◆ Work required
A verbatim transcript of the data below is required, images omitted.

◆ Records provided
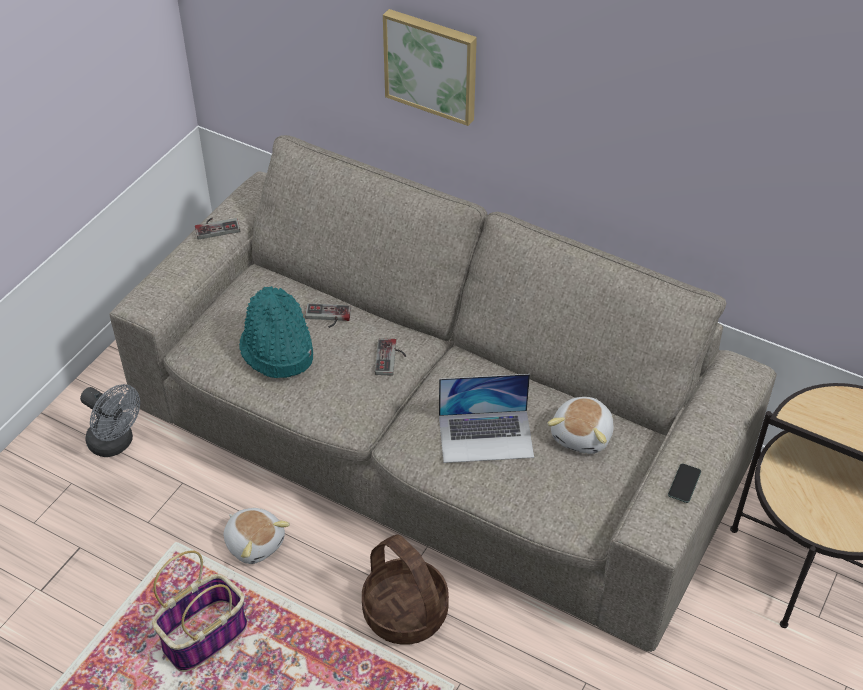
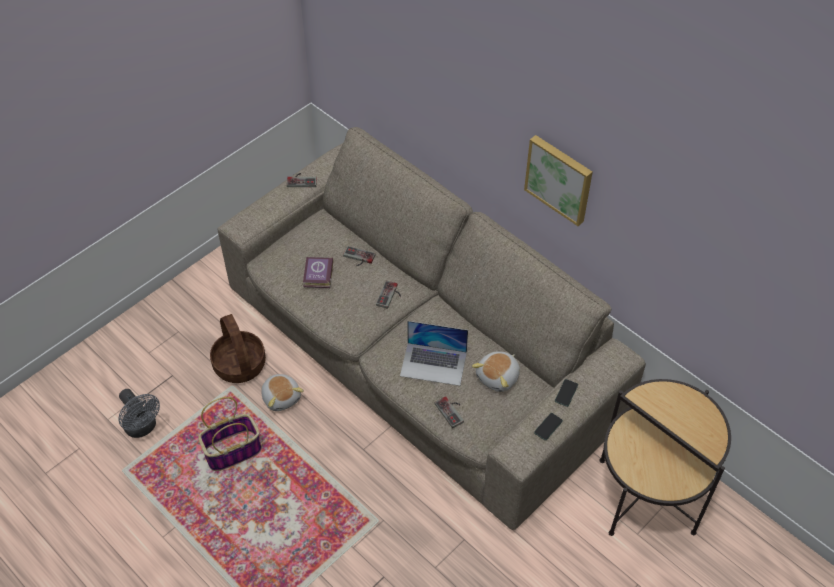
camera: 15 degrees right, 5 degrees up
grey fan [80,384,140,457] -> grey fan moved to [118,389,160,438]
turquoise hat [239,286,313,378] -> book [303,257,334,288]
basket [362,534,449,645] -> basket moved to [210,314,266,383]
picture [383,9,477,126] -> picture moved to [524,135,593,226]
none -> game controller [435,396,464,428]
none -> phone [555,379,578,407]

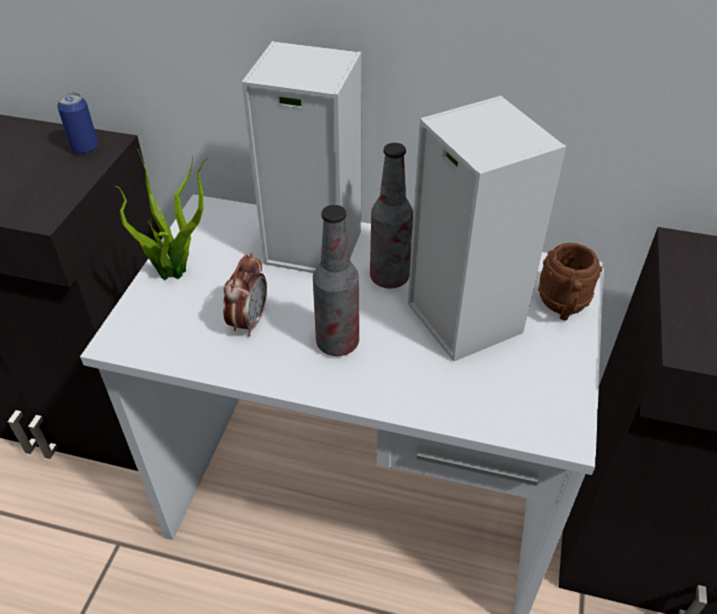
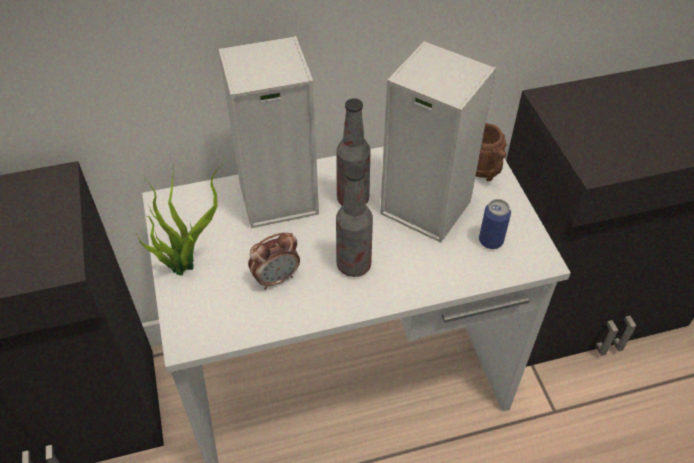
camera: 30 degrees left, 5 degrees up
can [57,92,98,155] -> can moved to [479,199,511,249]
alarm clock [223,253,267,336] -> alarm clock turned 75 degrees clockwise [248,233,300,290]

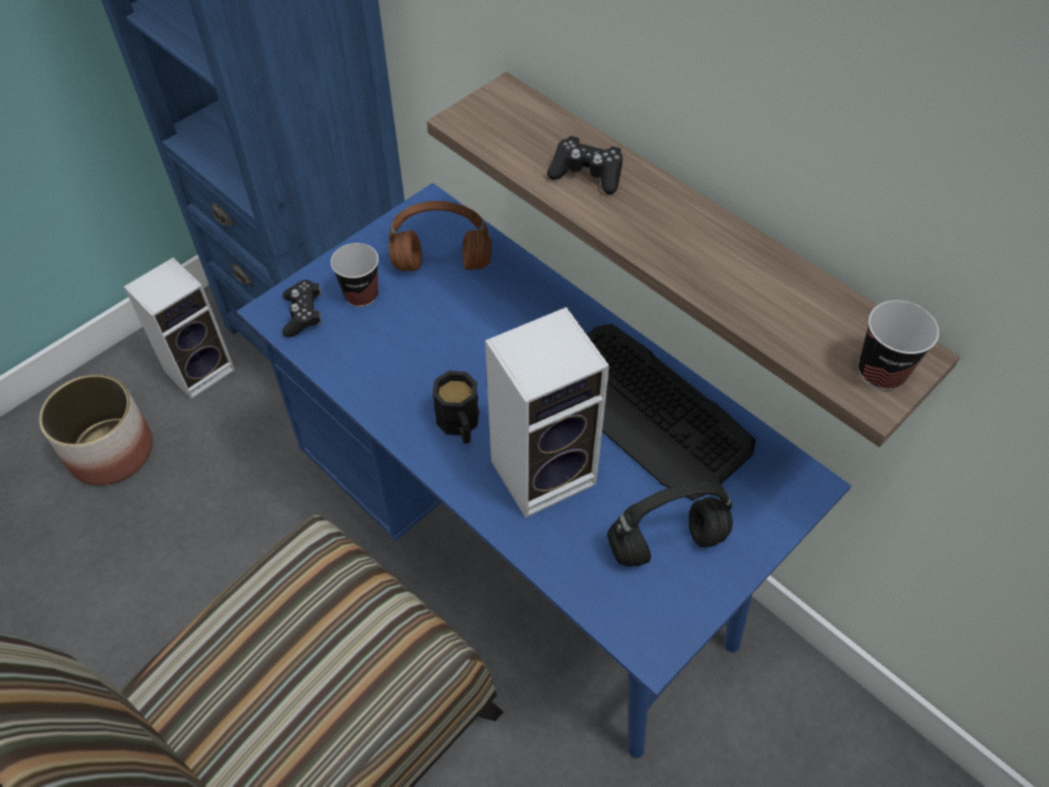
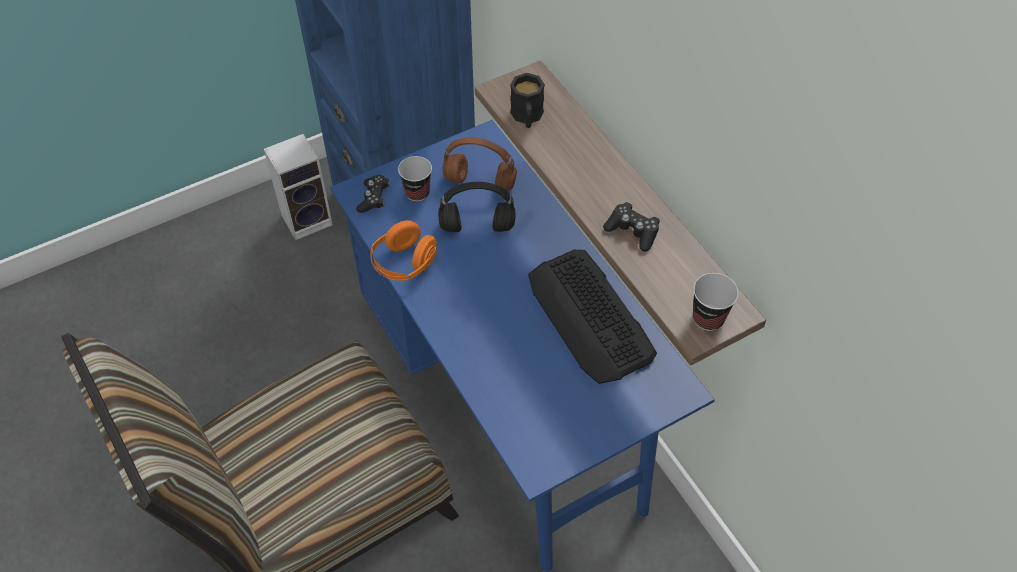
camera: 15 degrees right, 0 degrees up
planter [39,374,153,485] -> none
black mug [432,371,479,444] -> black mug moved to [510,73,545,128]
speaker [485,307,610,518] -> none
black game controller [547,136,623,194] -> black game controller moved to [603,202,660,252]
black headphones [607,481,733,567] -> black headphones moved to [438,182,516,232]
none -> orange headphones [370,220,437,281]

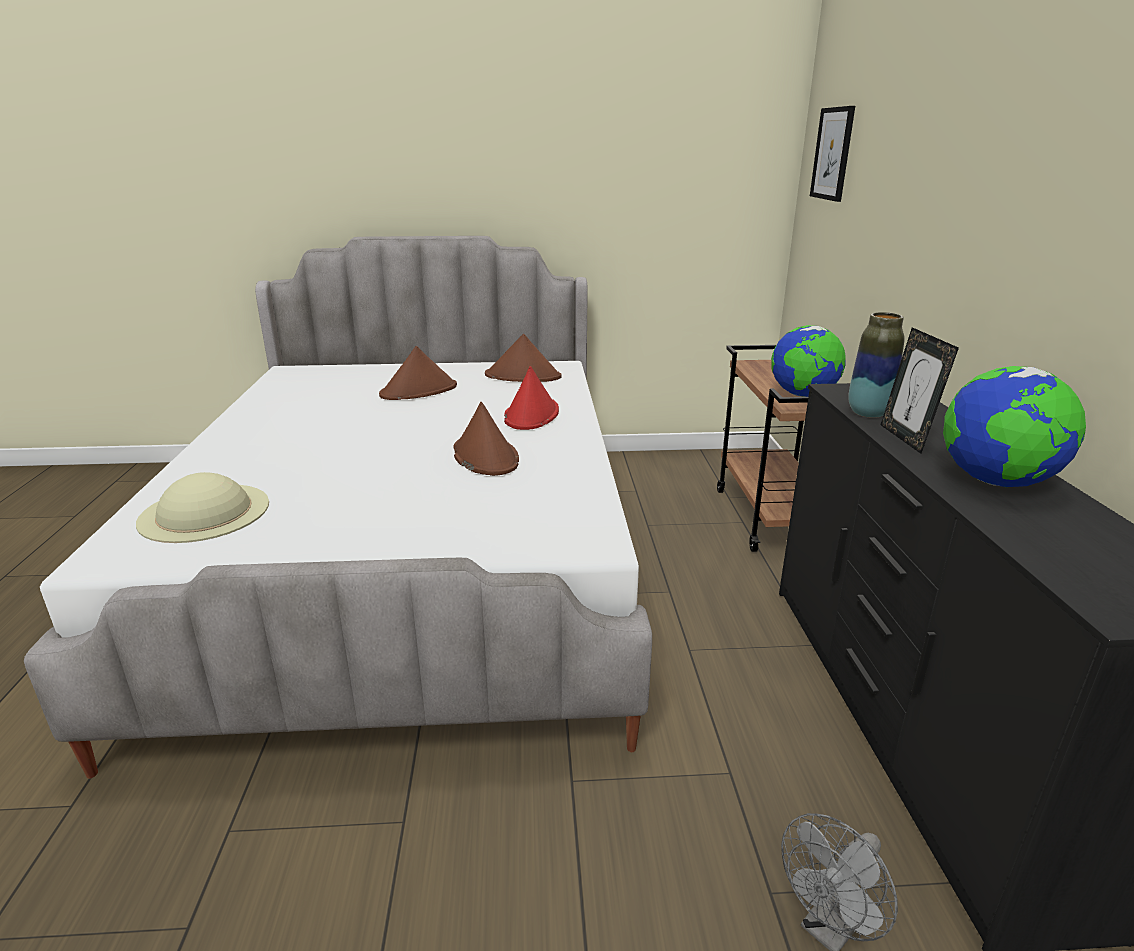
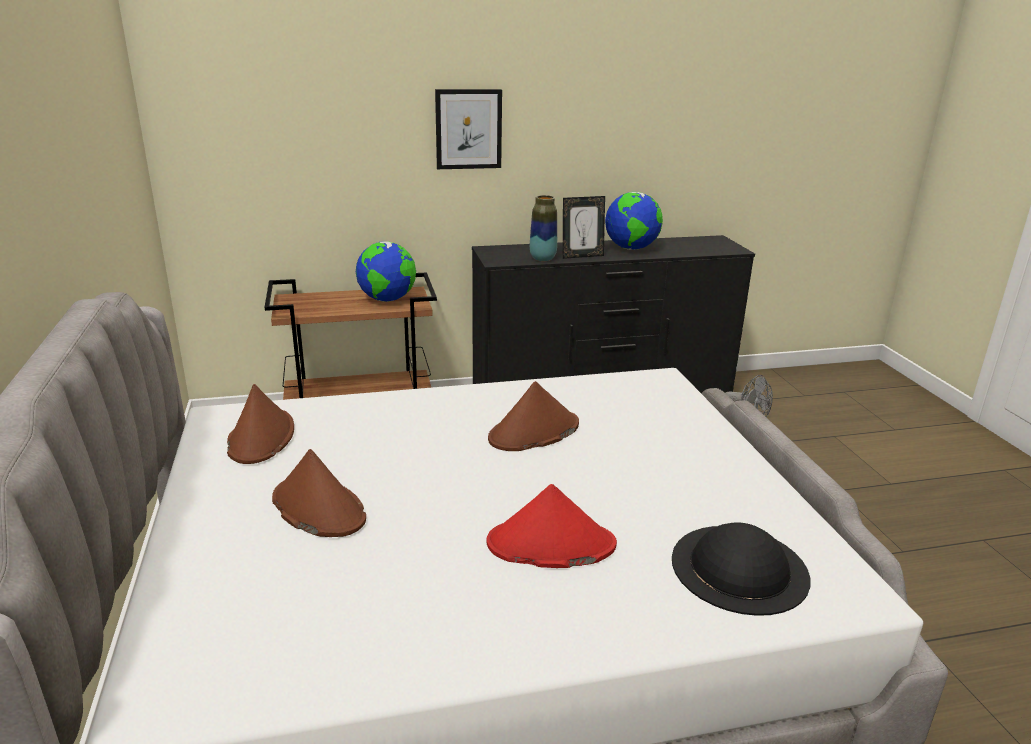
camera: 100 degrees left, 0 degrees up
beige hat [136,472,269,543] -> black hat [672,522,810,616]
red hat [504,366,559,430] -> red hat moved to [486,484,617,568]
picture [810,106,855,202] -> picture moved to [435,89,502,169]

◆ Written answer
camera: 15 degrees right, 5 degrees up
grey fan [80,384,140,457] -> grey fan moved to [118,389,160,438]
turquoise hat [239,286,313,378] -> book [303,257,334,288]
basket [362,534,449,645] -> basket moved to [210,314,266,383]
picture [383,9,477,126] -> picture moved to [524,135,593,226]
none -> game controller [435,396,464,428]
none -> phone [555,379,578,407]

camera: 30 degrees left, 5 degrees up
can [57,92,98,155] -> can moved to [479,199,511,249]
alarm clock [223,253,267,336] -> alarm clock turned 75 degrees clockwise [248,233,300,290]

camera: 15 degrees right, 0 degrees up
planter [39,374,153,485] -> none
black mug [432,371,479,444] -> black mug moved to [510,73,545,128]
speaker [485,307,610,518] -> none
black game controller [547,136,623,194] -> black game controller moved to [603,202,660,252]
black headphones [607,481,733,567] -> black headphones moved to [438,182,516,232]
none -> orange headphones [370,220,437,281]

camera: 100 degrees left, 0 degrees up
beige hat [136,472,269,543] -> black hat [672,522,810,616]
red hat [504,366,559,430] -> red hat moved to [486,484,617,568]
picture [810,106,855,202] -> picture moved to [435,89,502,169]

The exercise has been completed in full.